Find all continous functions $f:\mathbb{R}\to\mathbb{R}$ such that that for any real $x$ and $y$, $f(f(x+y))=f(x)+f(y)$.
My solution is, let $g(x)=f(x)-f(0)$ and $f(0)=a$. Then $$g(g(x+y)+a)=g(x)+g(y)+a\tag{*}$$ and $g(0)=0$. If we take $y=0$, $g(g(x)+a)=g(x)+a$. It means also $$g(g(x+y)+a)=g(x+y)+a.\tag{**}$$ Then $(*)$ becomes $$g(x)+g(y)+a=g(g(x+y)+a)=g(x+y)+a$$ Which implies $g(x)+g(y)=g(x+y)$ is Cauchy's FE on $\mathbb{R}$($f$ is continous) and from $(**)$, $g(x)=x$ . Therefore $\boxed{f(x)=x+a\quad\forall x, a\in\mathbb{R}}$. Is my solution correct?

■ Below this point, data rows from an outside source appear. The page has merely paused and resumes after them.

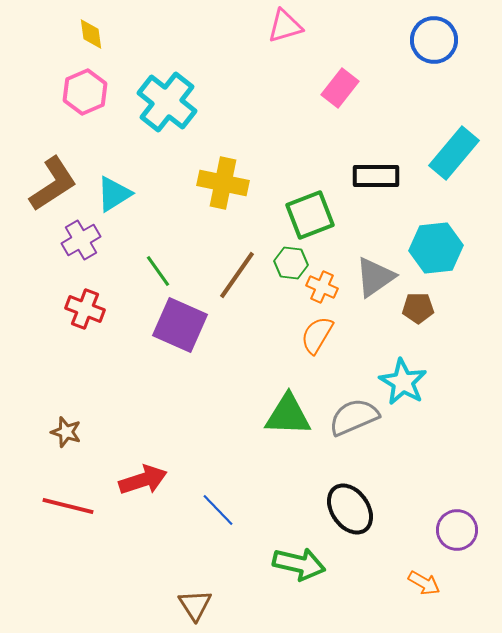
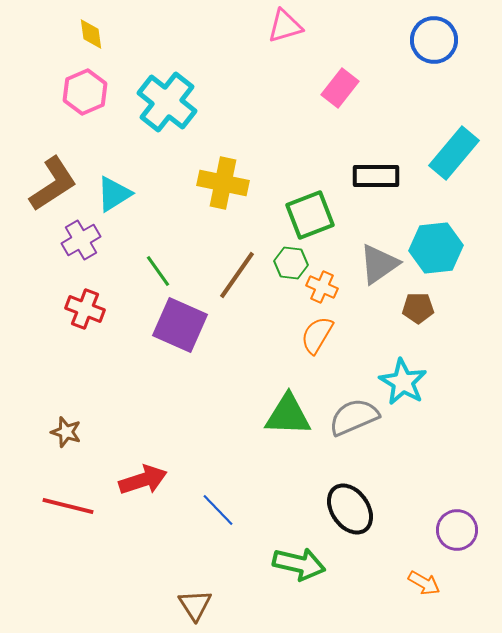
gray triangle: moved 4 px right, 13 px up
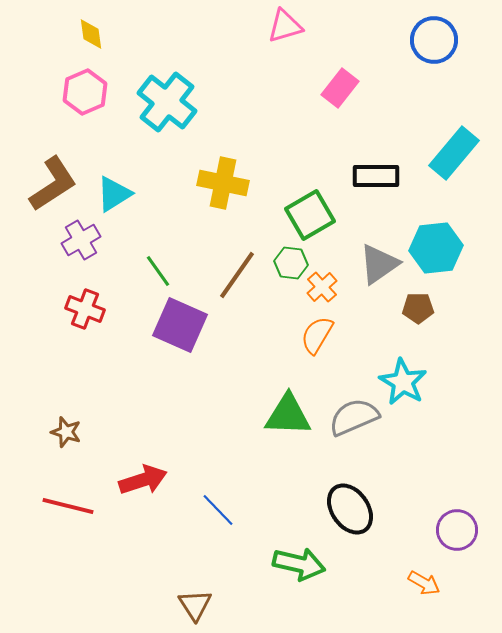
green square: rotated 9 degrees counterclockwise
orange cross: rotated 24 degrees clockwise
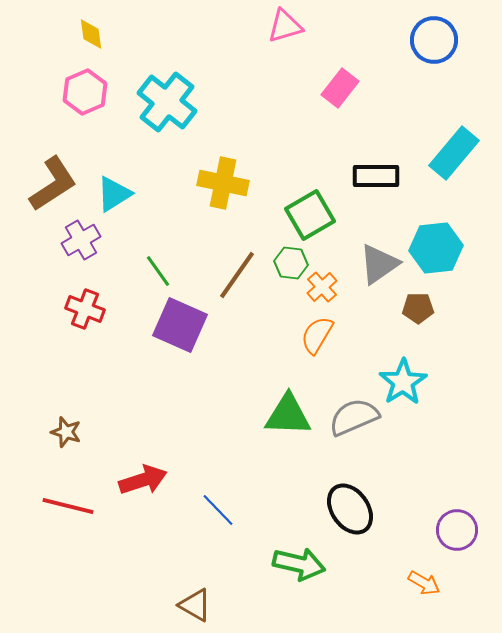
cyan star: rotated 9 degrees clockwise
brown triangle: rotated 27 degrees counterclockwise
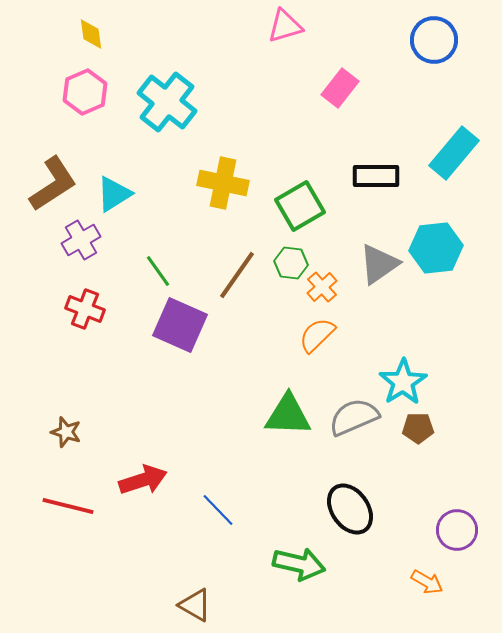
green square: moved 10 px left, 9 px up
brown pentagon: moved 120 px down
orange semicircle: rotated 15 degrees clockwise
orange arrow: moved 3 px right, 1 px up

Your answer is mostly correct.
You’ve ignored the case where $f(x)=0$ For all $x.$
We know from Cauchy that $g(x)=bx$ for some real $b.$ Then your equality $g(g(x)+a)=g(x)+a$ gives:
$$b^2x+ba=bx+a,$$ for all $x.$ So $b^2=b$ and $ba=a.$ If $b=0$ then $a=0.$ Otherwise $b=1.$
Also, you should verify that $f(x)=x+a$ works. That’s an easy step.